« Data Points | Main | Worried About WaMu? »

Friday, September 12, 2008 at 03:53PM

The Grumbler


Now that I've been accused as a guy who grouses, I'll let it be known that the fourth T-shirt slogan that was finally vetoed was "The Grumbler".

Whether you want to call it grousing, grumbling, muttering under breath, or just flat-out banging-head-against-wall, the short sale market is VERY frustrating - mostly due to the antics of the listing agents.

Over the last three weeks I've written 20 offers, all of them short sales, REOs or properties in default, and gotten ONE accepted.

Here are the list prices, offer prices, and results:

$749,000    $650,000  seller countered $689K, even though loan was $800K-plus.

$585,000    $520,000  no response

$835,000*  $800,000  no response

$503,500    $499,000  multiple offers higher

not listed     $1.05 M      WaMu accepted SS yesterday

$460,000   $400,000   no response

$490,000   $400,000  after 161 days onmarket, a higher offer came in the same day

$725,000   $670,000  no response

$419,900   $350,000  no response

$320,000   $326,000  countered multiple offers

$299,000*  $300,000  no response

$329,900*  $331,000  listing agent countered over title company

$340,000   $300,000  no response

$375,000   $375,000  multiple offers, agent will counter when banks approves short sale

$332,500   $346,000  we offer $13,500 over list, and bank counters, no termite, no HPP. We walked

$379,000   $340,000  other offer higher

$335,000   $336,000  LA said no email offers, fax only

$532,000   $500,000  ten offers in, some over list

$424,900   $390,000  won't look at offer, pre-qual not from nationally-known lender

$365,900   $345,000  no response

*price is the low-end of their variable price range


Out of twenty offers made, eight of them didn't garner an email or call back.

This is why the myself and all agents are grousing about the market - just a simple courtesy call from the listing agent would go a long way to allow the unsuccessful buyers to move on to the next property.  Instead, you are left wondering if there is any hope.

****************************************************************

Not much hope left for this guy though.  This is Brent Wilkes' house in Poway.  He was the defense contractor who got in good with the politicians by running parties with hookers at the Watergate Hotel for years, including Duke Cunningham.  The Duke got defense contracts sent his way, and well, you know the rest.

Brent is a Long Beach jail now, serving his time, and his 5,350 sf house was listed this week for $1,200,000 as a short sale, which is far under it's actual value.  There have been two closed sales on the street this year, $2,000,000 last month, and $2,875,000.

On his property's tax rolls it shows:

2/04  $7,500,000  Merrill Lynch

2/06  $1,500,000  Countrywide

4/07  $2,000,000  United States of America

The listing agent said that the USA lien was only around $600,000, and he was trying to get the lender to pay it.  Why the lender would accept an offer around $1,200,000 is beyond me, but they had 14 offers to choose from.  But the agent already had his buyer's offer in with the bank, and he said he thought it was going to blow - that's why he listed it in the MLS.  But he talked the bank into going back to work on his original deal anyway.

* * * * * * * * *

▶ Aim of the exercise
Using the blog post on short sales above, list each entry shown on Brent Wilkes' property tax rolls with its date, amount and name.

* * * * * * * * *

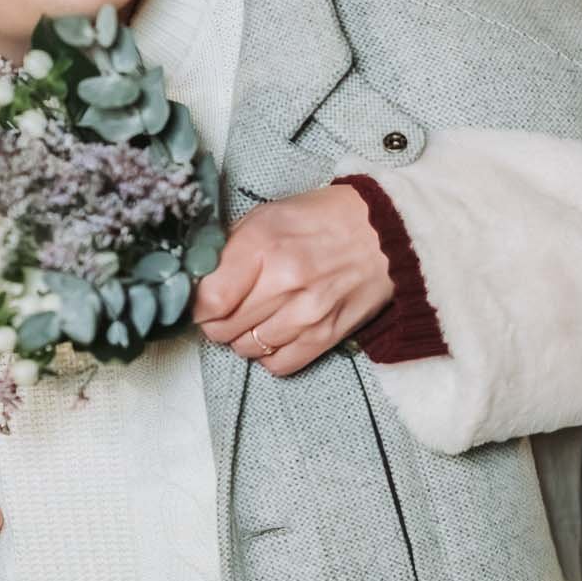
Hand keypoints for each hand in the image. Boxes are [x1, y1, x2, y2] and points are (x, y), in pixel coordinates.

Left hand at [193, 185, 391, 376]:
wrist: (385, 232)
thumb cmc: (322, 219)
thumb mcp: (268, 215)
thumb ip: (230, 248)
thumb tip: (197, 282)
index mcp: (264, 245)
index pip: (208, 300)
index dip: (196, 305)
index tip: (201, 300)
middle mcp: (284, 282)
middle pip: (222, 329)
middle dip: (218, 321)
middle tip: (228, 307)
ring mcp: (307, 313)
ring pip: (247, 349)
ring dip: (243, 337)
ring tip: (256, 316)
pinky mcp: (327, 336)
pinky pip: (279, 365)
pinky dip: (270, 354)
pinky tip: (276, 333)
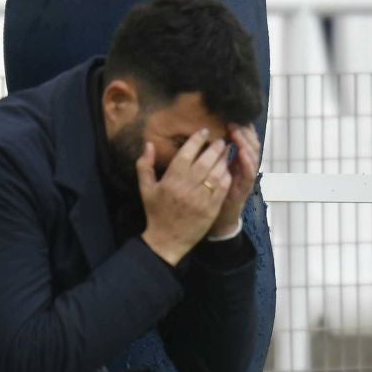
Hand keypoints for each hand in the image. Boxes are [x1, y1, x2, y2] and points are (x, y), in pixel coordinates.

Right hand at [139, 128, 231, 268]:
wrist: (167, 240)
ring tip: (226, 151)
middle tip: (220, 139)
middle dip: (215, 147)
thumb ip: (144, 165)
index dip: (197, 140)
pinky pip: (223, 187)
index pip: (187, 153)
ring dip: (223, 159)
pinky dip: (227, 175)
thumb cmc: (156, 212)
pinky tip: (227, 169)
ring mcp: (201, 198)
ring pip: (217, 172)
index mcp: (171, 180)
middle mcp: (187, 187)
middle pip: (205, 160)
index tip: (204, 131)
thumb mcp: (145, 188)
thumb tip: (148, 144)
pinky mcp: (211, 208)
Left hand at [209, 123, 260, 237]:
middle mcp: (244, 166)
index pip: (243, 138)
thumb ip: (210, 153)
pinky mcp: (244, 188)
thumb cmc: (209, 192)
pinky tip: (241, 152)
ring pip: (253, 155)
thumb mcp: (209, 169)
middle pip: (251, 143)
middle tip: (235, 120)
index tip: (232, 114)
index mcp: (236, 160)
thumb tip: (201, 132)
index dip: (241, 127)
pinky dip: (247, 161)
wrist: (215, 219)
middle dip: (244, 131)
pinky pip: (249, 173)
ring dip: (246, 142)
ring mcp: (246, 177)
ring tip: (238, 131)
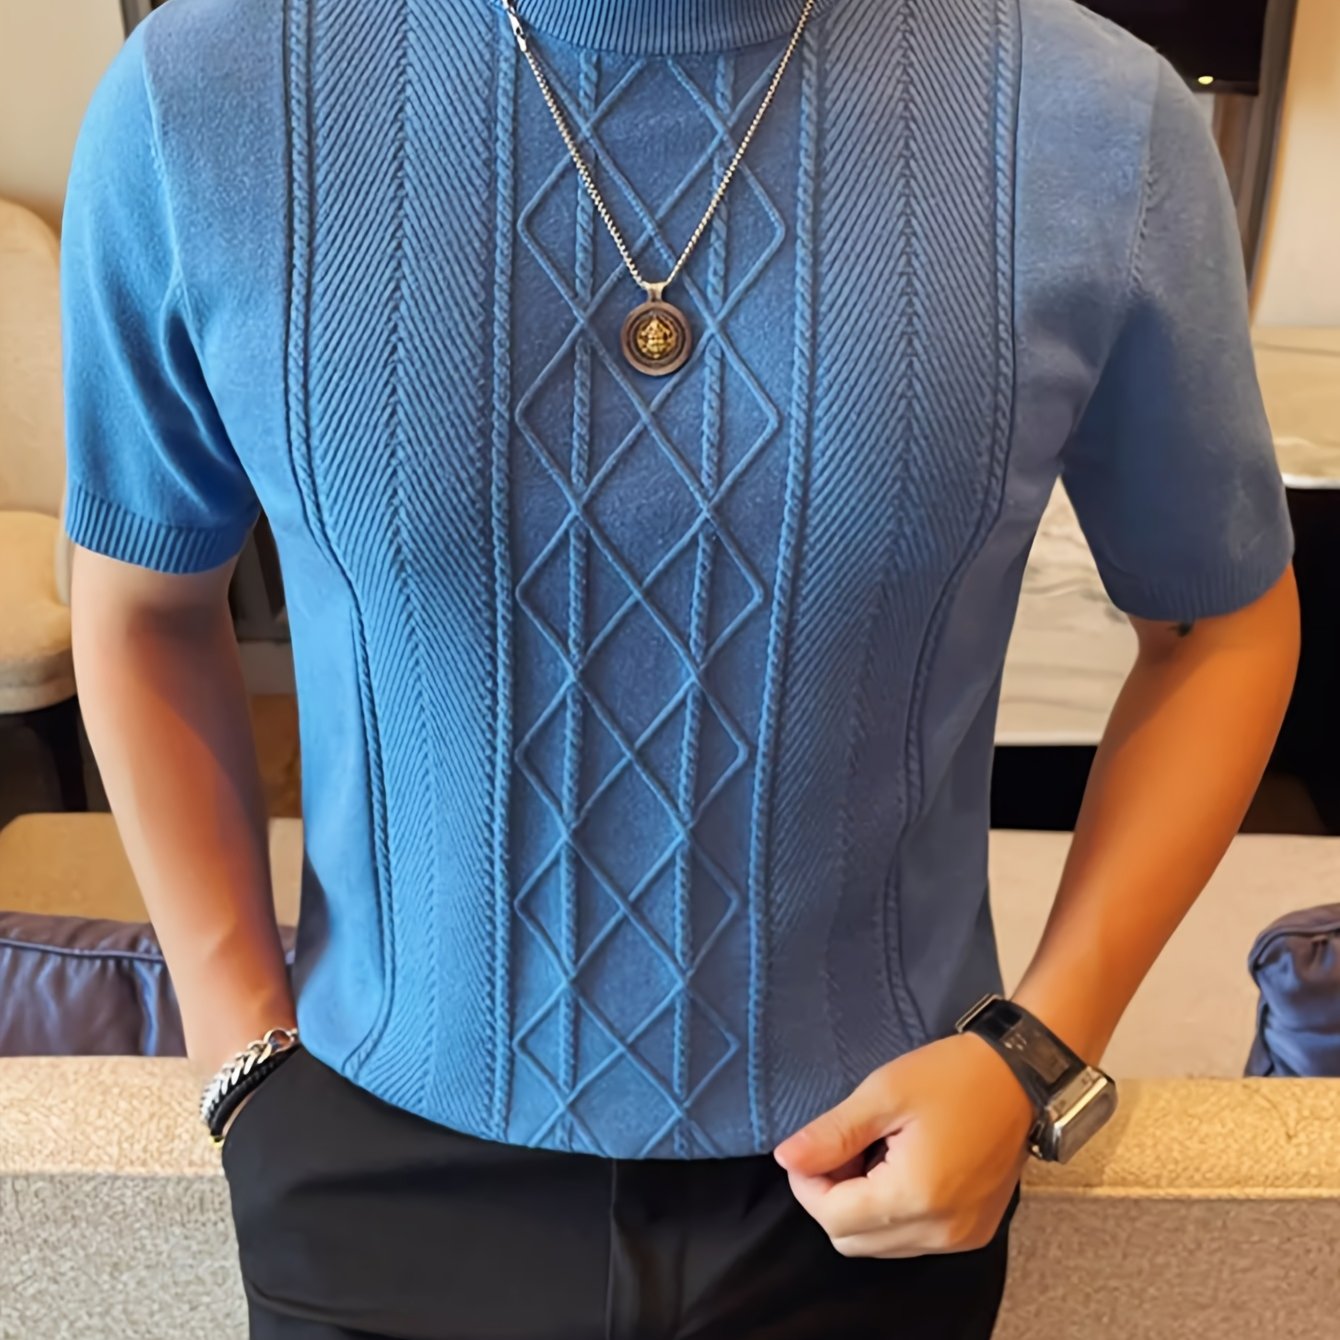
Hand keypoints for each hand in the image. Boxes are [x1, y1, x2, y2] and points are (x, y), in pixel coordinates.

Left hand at [772, 1034, 1034, 1257]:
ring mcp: (960, 1237)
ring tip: (871, 1152)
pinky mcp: (972, 1232)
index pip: (833, 1218)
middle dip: (831, 1197)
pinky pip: (911, 1240)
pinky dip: (891, 1213)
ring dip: (860, 1207)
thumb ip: (832, 1134)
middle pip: (852, 1240)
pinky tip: (897, 1168)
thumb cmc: (954, 1076)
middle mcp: (940, 1231)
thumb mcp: (883, 1093)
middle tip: (841, 1147)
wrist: (1021, 1076)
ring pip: (879, 1245)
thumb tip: (786, 1159)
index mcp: (916, 1196)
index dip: (808, 1184)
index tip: (809, 1148)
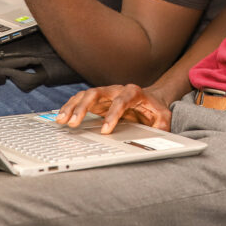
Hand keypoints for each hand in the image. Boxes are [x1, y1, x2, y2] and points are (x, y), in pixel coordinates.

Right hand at [56, 84, 172, 133]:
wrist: (151, 98)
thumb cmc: (156, 109)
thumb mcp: (164, 117)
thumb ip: (162, 125)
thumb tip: (157, 135)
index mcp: (134, 93)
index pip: (121, 101)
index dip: (112, 115)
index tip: (105, 130)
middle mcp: (117, 90)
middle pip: (97, 93)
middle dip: (83, 107)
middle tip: (73, 123)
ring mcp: (106, 94)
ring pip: (85, 95)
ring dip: (72, 106)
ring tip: (62, 120)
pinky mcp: (98, 100)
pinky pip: (81, 100)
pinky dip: (71, 107)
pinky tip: (62, 117)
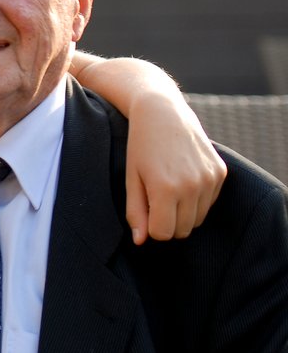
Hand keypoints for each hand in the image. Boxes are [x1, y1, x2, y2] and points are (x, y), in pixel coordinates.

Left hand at [125, 91, 226, 243]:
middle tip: (155, 198)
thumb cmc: (140, 146)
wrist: (162, 111)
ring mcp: (210, 179)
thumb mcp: (132, 179)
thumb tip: (140, 241)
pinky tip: (183, 178)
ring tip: (168, 187)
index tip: (145, 210)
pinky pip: (209, 203)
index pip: (163, 233)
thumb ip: (135, 212)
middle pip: (182, 230)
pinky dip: (197, 199)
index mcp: (166, 189)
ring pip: (197, 219)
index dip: (151, 226)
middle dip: (167, 222)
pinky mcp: (221, 172)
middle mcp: (192, 186)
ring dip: (183, 212)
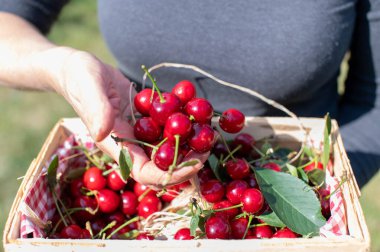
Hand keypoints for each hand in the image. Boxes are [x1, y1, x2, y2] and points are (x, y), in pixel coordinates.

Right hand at [50, 47, 207, 186]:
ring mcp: (139, 132)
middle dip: (186, 162)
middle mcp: (129, 143)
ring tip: (209, 133)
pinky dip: (183, 125)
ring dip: (188, 145)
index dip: (170, 175)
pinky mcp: (146, 119)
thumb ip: (96, 109)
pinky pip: (166, 128)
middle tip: (208, 147)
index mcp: (115, 144)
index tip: (194, 165)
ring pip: (167, 149)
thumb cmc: (78, 77)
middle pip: (161, 166)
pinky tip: (198, 115)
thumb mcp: (87, 87)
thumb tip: (102, 133)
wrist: (78, 69)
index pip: (144, 172)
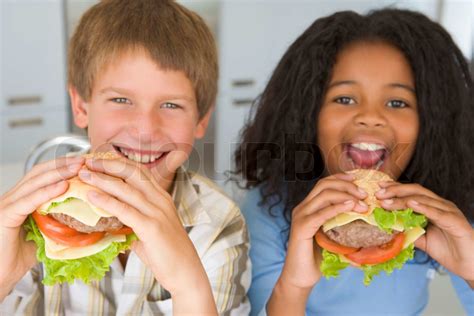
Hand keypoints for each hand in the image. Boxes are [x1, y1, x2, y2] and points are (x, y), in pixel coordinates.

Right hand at [0, 155, 83, 297]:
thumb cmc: (18, 259)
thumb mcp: (44, 235)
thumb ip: (58, 222)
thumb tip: (84, 216)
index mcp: (21, 199)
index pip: (41, 175)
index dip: (62, 167)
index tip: (83, 162)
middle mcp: (12, 198)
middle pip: (39, 173)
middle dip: (63, 164)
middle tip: (84, 159)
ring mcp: (7, 205)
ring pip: (34, 183)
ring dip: (58, 173)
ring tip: (78, 167)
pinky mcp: (5, 216)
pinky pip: (28, 201)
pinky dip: (47, 192)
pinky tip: (63, 186)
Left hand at [79, 156, 216, 313]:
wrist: (185, 271)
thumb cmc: (167, 253)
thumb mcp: (150, 229)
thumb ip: (132, 220)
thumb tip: (107, 220)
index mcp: (162, 197)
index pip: (139, 171)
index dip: (118, 162)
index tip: (99, 159)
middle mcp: (161, 200)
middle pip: (133, 173)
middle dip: (109, 164)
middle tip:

* * * * * * * * *

▶ Written solution
2/04, $7,500,000, Merrill Lynch
2/06, $1,500,000, Countrywide
4/07, $2,000,000, United States of America